Copy out the contactor forum thread below word for word, in full.

* Exercise text *
----------------------------------------

# Contactor and Fuse for 3000 amps



## nimblemotors (Oct 1, 2010)

I'm wondering what safety disconnects are used in a car that can pull 2000 amps?


----------



## Yabert (Feb 7, 2010)

Since you are talking about car, I supposed that you talk about 2000 peak amps.
So, Gigavac GX110 1000 Ampere Contactor or, if your live has lower value , Dual GV200 Gigavac Contactor.


----------



## frodus (Apr 12, 2008)

Just be careful... what they fail to mention on EVWest, is that both contactors will NOT open at the same time. There are slight differences that would ultimately cause the full load to go through one contactor. They may do 6000A peak for 30s or 8000A peak, but they will NOT break that many amps. 

Breaking amps is still that of one contactor, because they actually do open at slightly different times. If you try opening 6000A, things will fail pretty spectacularly.... I can almost guarantee that. At 120VDC, you're looking at ~2200A breaking amps, for like 2 cycles before the contactor is a desk weight. At 350, you're looking at 1980A for 2 cycles. At 6000A, at any voltage, you could actually blow those contactors apart.

----------------------------------------

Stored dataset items
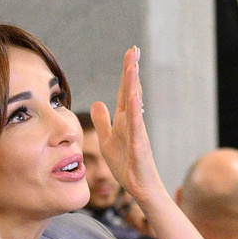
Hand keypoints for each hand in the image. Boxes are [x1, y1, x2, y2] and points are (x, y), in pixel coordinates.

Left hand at [92, 48, 169, 219]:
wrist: (140, 188)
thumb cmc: (127, 166)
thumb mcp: (107, 140)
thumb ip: (103, 121)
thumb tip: (97, 102)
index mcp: (124, 120)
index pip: (124, 91)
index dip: (126, 72)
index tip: (130, 53)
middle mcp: (133, 122)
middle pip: (131, 91)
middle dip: (132, 70)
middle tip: (134, 49)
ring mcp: (137, 132)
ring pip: (135, 104)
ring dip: (133, 84)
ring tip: (132, 65)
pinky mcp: (139, 145)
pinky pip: (136, 124)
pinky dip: (135, 109)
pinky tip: (133, 95)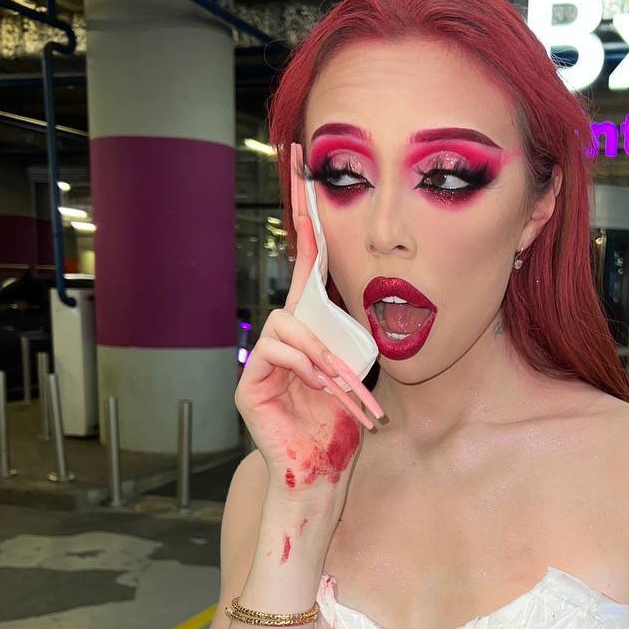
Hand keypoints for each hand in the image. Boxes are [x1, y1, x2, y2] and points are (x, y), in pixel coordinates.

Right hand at [235, 142, 383, 495]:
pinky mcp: (250, 382)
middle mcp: (284, 332)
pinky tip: (319, 388)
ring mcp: (264, 356)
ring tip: (343, 389)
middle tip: (349, 361)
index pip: (308, 255)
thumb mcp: (361, 369)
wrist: (323, 468)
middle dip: (328, 326)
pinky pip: (278, 350)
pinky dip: (306, 367)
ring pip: (290, 325)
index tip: (302, 160)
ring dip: (325, 358)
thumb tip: (378, 299)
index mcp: (313, 323)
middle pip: (299, 293)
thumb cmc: (344, 423)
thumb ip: (356, 332)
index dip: (306, 211)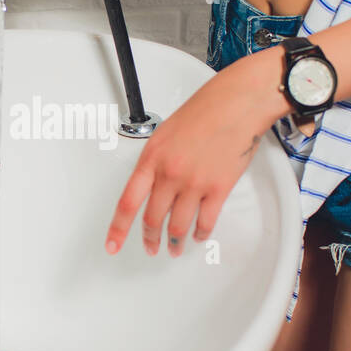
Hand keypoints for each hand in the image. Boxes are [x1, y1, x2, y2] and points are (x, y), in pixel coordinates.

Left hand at [106, 48, 289, 256]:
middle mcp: (170, 173)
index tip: (112, 244)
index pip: (128, 202)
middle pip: (153, 219)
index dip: (118, 228)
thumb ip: (156, 160)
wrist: (237, 103)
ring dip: (175, 242)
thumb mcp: (166, 132)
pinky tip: (198, 235)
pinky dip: (200, 233)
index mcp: (152, 158)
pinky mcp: (218, 188)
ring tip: (175, 247)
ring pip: (178, 226)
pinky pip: (205, 221)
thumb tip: (153, 183)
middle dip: (150, 239)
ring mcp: (194, 183)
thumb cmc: (205, 110)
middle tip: (151, 247)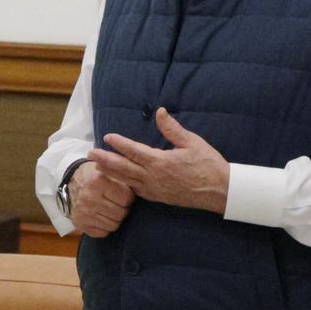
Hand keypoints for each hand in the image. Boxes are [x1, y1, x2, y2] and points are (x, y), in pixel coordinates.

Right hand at [67, 161, 135, 237]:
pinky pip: (102, 233)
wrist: (71, 183)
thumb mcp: (108, 171)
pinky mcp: (79, 223)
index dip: (128, 198)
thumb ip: (123, 178)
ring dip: (114, 219)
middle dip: (122, 209)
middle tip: (117, 204)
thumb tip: (141, 187)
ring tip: (109, 209)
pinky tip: (100, 216)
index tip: (124, 195)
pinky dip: (104, 226)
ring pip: (113, 225)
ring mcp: (83, 212)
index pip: (126, 199)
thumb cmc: (95, 177)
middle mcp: (89, 197)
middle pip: (121, 214)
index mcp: (98, 181)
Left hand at [88, 108, 229, 213]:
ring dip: (111, 173)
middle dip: (105, 160)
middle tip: (90, 154)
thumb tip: (160, 112)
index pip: (133, 151)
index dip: (119, 143)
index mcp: (160, 162)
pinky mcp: (159, 198)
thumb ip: (172, 128)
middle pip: (123, 168)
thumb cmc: (208, 164)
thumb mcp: (192, 142)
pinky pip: (137, 191)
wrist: (220, 191)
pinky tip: (119, 181)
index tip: (108, 136)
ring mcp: (155, 190)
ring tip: (97, 167)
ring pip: (127, 181)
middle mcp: (153, 177)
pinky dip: (125, 185)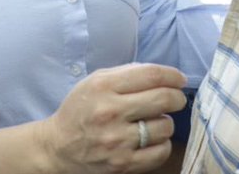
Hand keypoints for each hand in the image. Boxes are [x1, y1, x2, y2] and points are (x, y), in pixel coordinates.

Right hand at [37, 63, 186, 172]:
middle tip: (176, 99)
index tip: (179, 79)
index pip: (151, 75)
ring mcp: (117, 140)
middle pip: (163, 99)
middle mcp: (110, 111)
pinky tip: (151, 140)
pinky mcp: (123, 163)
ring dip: (165, 122)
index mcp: (103, 86)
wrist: (59, 147)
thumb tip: (162, 75)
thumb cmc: (81, 110)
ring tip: (153, 122)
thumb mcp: (95, 82)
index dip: (173, 76)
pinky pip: (161, 151)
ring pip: (165, 126)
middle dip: (177, 98)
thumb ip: (126, 74)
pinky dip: (162, 144)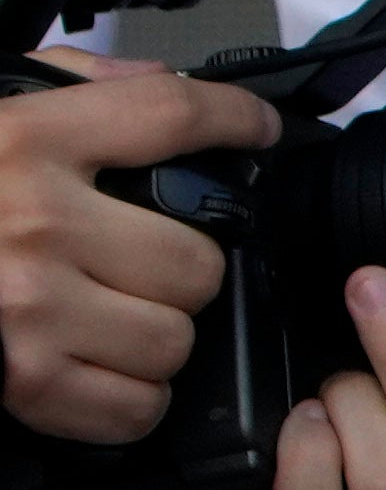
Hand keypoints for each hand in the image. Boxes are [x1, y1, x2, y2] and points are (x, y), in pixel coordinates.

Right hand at [0, 65, 263, 441]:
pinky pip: (137, 404)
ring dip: (154, 334)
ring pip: (175, 337)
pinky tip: (92, 364)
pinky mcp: (24, 378)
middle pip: (196, 260)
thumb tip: (159, 85)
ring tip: (103, 315)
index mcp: (27, 141)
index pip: (169, 114)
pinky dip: (128, 397)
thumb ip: (74, 90)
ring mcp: (31, 304)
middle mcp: (37, 221)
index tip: (258, 130)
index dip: (235, 118)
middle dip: (180, 269)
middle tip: (135, 265)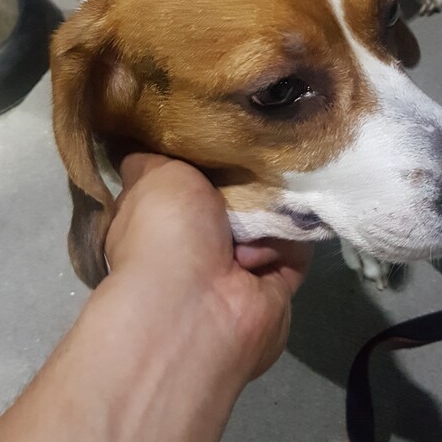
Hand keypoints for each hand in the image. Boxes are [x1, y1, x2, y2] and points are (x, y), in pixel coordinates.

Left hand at [105, 153, 311, 380]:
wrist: (199, 303)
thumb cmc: (166, 232)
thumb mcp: (152, 175)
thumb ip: (156, 156)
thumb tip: (148, 144)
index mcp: (158, 228)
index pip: (183, 188)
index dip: (199, 165)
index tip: (221, 139)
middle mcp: (193, 253)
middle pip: (230, 203)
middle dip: (242, 185)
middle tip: (254, 163)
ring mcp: (233, 275)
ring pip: (264, 224)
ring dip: (265, 213)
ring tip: (259, 206)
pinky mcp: (273, 292)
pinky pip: (292, 249)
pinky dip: (287, 240)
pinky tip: (273, 233)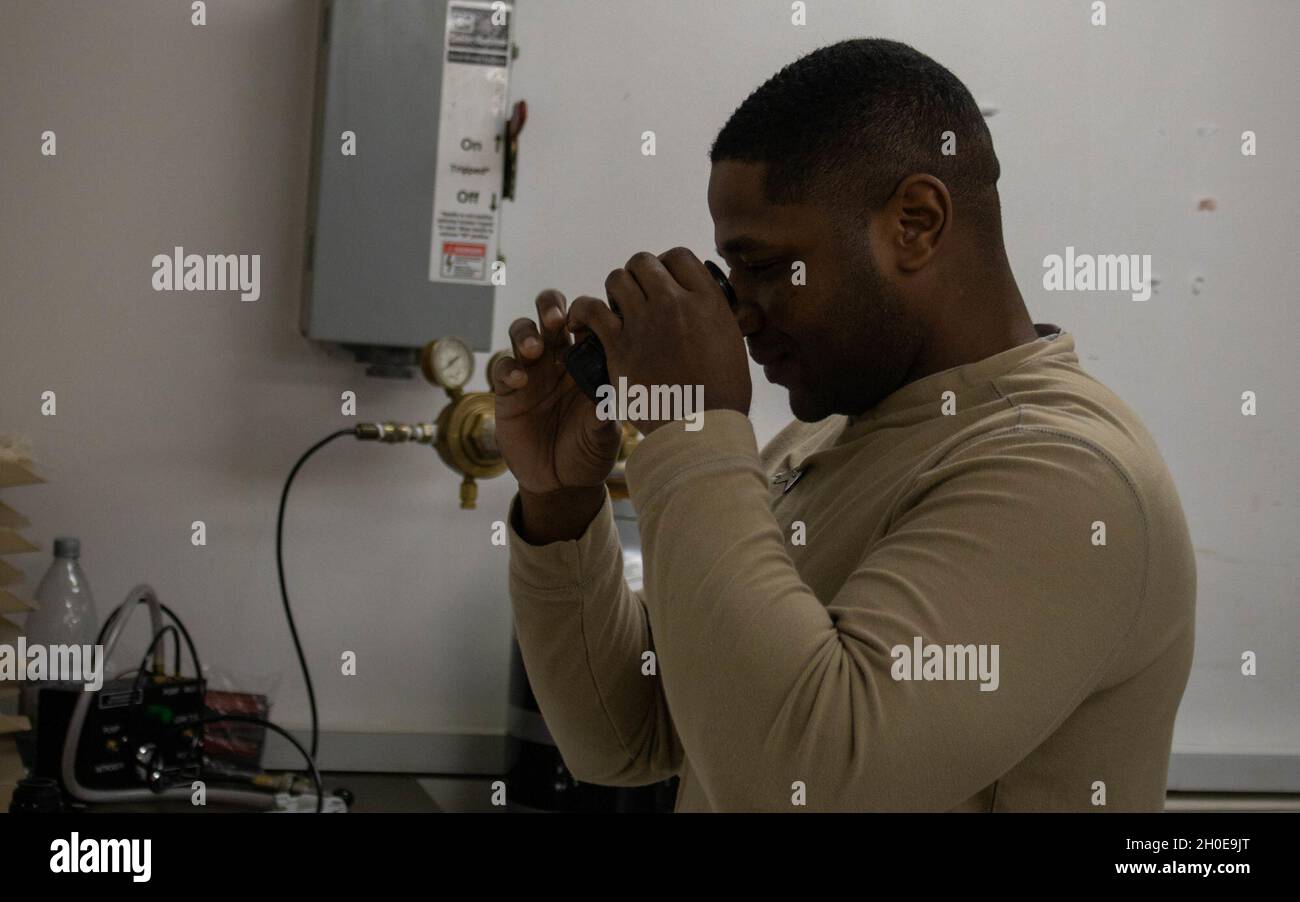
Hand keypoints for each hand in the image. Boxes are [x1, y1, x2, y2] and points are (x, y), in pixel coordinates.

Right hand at [491, 289, 623, 495]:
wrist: (561, 482)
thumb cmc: (589, 452)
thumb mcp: (604, 436)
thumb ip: (605, 414)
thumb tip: (609, 396)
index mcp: (588, 362)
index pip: (587, 324)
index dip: (588, 316)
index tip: (593, 324)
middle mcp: (559, 359)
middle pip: (551, 315)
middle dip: (551, 307)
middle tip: (557, 318)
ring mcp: (532, 372)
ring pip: (523, 332)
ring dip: (527, 333)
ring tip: (535, 349)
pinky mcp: (508, 391)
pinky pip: (503, 367)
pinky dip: (509, 368)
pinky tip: (519, 381)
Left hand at [567, 247, 750, 434]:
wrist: (701, 430)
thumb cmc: (723, 396)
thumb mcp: (733, 345)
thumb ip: (719, 318)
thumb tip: (713, 307)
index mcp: (707, 301)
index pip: (679, 256)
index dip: (666, 266)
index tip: (663, 284)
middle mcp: (675, 303)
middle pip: (644, 262)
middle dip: (638, 276)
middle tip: (637, 299)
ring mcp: (645, 322)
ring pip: (616, 279)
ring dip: (613, 292)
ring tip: (615, 311)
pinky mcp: (619, 345)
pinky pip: (590, 309)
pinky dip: (582, 311)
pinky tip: (581, 321)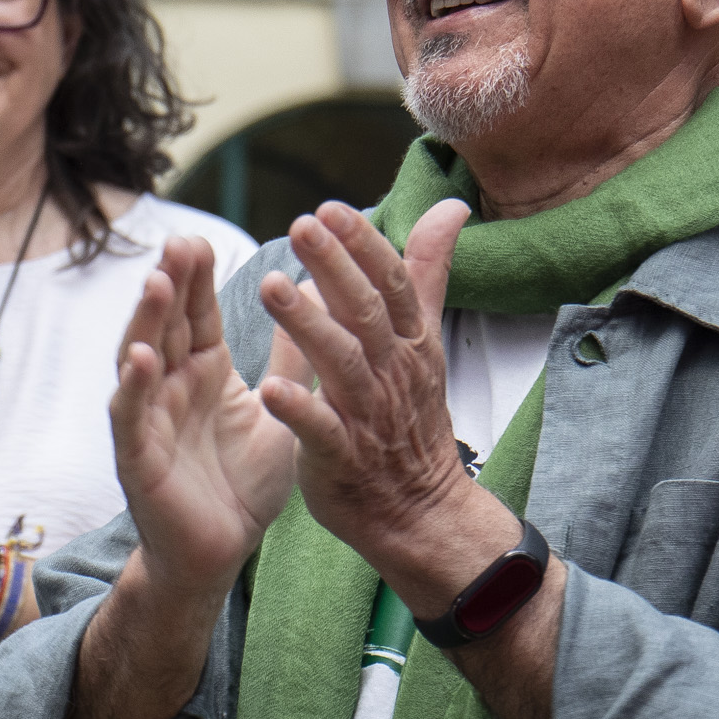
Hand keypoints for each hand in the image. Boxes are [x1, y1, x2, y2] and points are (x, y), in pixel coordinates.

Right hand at [108, 236, 305, 602]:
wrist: (223, 553)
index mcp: (202, 372)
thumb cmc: (245, 484)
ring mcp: (149, 420)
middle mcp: (169, 387)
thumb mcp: (281, 410)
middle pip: (165, 324)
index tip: (199, 239)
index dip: (194, 278)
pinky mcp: (138, 457)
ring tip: (156, 281)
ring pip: (140, 359)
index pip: (195, 313)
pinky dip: (133, 386)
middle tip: (178, 242)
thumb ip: (291, 358)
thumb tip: (309, 293)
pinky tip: (140, 358)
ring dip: (144, 321)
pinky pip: (132, 415)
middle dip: (168, 283)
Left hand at [251, 200, 491, 579]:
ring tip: (270, 287)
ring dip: (307, 325)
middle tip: (300, 225)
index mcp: (410, 343)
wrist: (420, 512)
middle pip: (366, 313)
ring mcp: (368, 417)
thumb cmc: (411, 418)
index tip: (330, 208)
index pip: (393, 283)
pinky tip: (268, 388)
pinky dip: (298, 411)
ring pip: (340, 363)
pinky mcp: (342, 458)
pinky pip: (321, 432)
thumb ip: (427, 274)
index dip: (364, 245)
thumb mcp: (425, 342)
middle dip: (334, 267)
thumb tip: (451, 207)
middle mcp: (392, 373)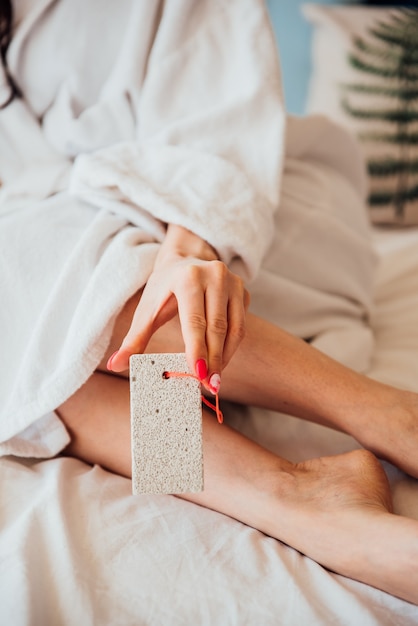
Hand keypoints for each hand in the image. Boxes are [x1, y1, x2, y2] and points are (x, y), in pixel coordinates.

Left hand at [107, 225, 249, 392]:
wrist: (186, 260)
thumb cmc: (164, 288)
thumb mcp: (147, 309)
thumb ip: (133, 339)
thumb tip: (115, 364)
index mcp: (188, 278)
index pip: (194, 321)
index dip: (197, 350)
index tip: (198, 374)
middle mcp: (215, 276)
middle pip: (217, 327)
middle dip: (213, 360)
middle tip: (209, 385)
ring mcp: (234, 282)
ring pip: (234, 328)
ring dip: (225, 357)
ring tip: (214, 379)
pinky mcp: (244, 291)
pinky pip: (240, 325)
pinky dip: (232, 347)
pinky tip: (220, 362)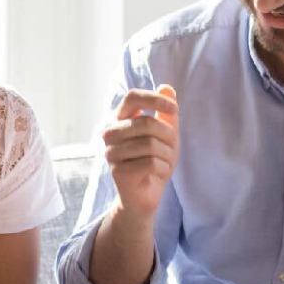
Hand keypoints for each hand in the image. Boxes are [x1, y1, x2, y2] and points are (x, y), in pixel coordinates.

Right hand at [103, 85, 179, 220]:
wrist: (144, 196)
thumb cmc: (154, 161)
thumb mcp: (166, 134)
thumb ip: (166, 112)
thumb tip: (166, 87)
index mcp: (120, 120)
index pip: (132, 97)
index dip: (154, 99)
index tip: (173, 108)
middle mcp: (110, 134)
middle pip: (146, 123)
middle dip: (168, 136)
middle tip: (173, 149)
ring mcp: (111, 153)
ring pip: (150, 144)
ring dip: (168, 155)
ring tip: (165, 163)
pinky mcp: (118, 172)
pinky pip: (150, 163)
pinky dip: (163, 169)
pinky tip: (159, 174)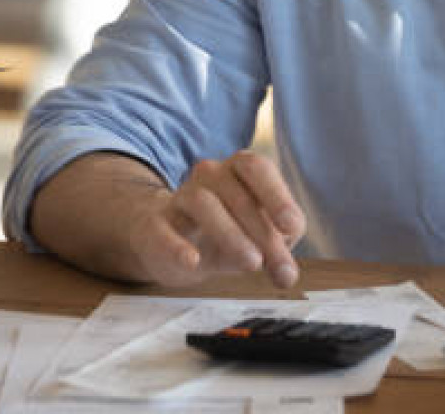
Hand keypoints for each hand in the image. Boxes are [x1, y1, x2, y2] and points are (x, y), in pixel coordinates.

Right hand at [129, 150, 306, 288]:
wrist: (169, 239)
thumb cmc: (225, 230)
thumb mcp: (257, 236)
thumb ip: (276, 249)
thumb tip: (287, 275)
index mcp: (239, 169)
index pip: (258, 168)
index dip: (277, 195)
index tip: (291, 226)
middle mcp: (210, 175)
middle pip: (238, 195)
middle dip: (262, 232)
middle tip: (278, 265)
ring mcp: (179, 198)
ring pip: (203, 203)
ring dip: (231, 234)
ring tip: (252, 263)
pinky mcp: (153, 226)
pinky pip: (161, 230)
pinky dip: (177, 245)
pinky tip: (192, 261)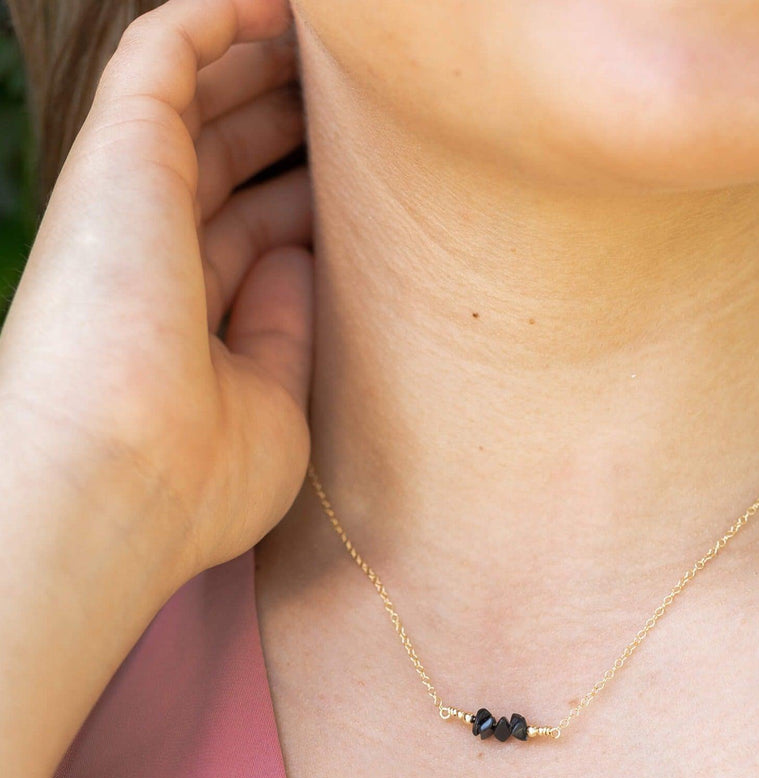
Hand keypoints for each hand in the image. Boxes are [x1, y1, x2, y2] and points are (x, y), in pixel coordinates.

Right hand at [0, 0, 312, 587]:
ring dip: (260, 64)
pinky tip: (271, 1)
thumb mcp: (275, 408)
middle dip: (288, 124)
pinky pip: (161, 56)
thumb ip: (288, 332)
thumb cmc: (202, 479)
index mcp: (191, 320)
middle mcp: (155, 256)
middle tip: (355, 99)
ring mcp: (132, 206)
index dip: (308, 197)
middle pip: (228, 162)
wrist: (125, 484)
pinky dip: (213, 19)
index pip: (252, 231)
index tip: (374, 183)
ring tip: (323, 36)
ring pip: (197, 102)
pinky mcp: (118, 158)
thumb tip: (300, 256)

----------------------------------------

* Result *
# Contactor and Fuse for 3000 amps



## nimblemotors (Oct 1, 2010)

I'm wondering what safety disconnects are used in a car that can pull 2000 amps?


----------



## Yabert (Feb 7, 2010)

Since you are talking about car, I supposed that you talk about 2000 peak amps.
So, Gigavac GX110 1000 Ampere Contactor or, if your live has lower value , Dual GV200 Gigavac Contactor.


----------



## frodus (Apr 12, 2008)

Just be careful... what they fail to mention on EVWest, is that both contactors will NOT open at the same time. There are slight differences that would ultimately cause the full load to go through one contactor. They may do 6000A peak for 30s or 8000A peak, but they will NOT break that many amps. 

Breaking amps is still that of one contactor, because they actually do open at slightly different times. If you try opening 6000A, things will fail pretty spectacularly.... I can almost guarantee that. At 120VDC, you're looking at ~2200A breaking amps, for like 2 cycles before the contactor is a desk weight. At 350, you're looking at 1980A for 2 cycles. At 6000A, at any voltage, you could actually blow those contactors apart.